At least once a day, whether at the convenience store or making purchases online, we have to decide between using our bank check card as a debit or a credit. Both go through your checking account, but the difference comes from the way the charges are processed—immediately for debit or a couple days later for credit purchases.
So which is better? It really depends on the situation and the transaction. We have put together some general guidelines for each option to help ensure you get the most from your check card and keep your account secure.
The Debit Option
A debit card deducts the amount you’ve spent immediately from your checking account, like an ATM card you can use in a store. As a general usage rule, you should trust the stores you make debit purchases at because of the higher chances of tampering, as well as PIN theft.
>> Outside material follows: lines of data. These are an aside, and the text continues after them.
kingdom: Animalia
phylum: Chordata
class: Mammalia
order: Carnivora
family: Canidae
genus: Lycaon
A good scenario for which to use a debit card is at a gas station or a hotel, where they might place a substantial hold on a card run as credit to insure against a drive-off or miscellaneous charges in the room. These holds would prevent access to the money in your account until they’ve been lifted.
The Credit Option
Credit charges are great for shopping online, delivery, and big-ticket purchases, for the purchase protection it offers from disputes, as well as hackers. Restaurant and other crowded places are also a good scenario for credit, because of the risk of giving out your PIN, as well as when you are booking future travel, renting something that requires a deposit. It is recommended to use credit for setting up recurring payments, so that your memory and/or math skills are not subject to overdraft fees.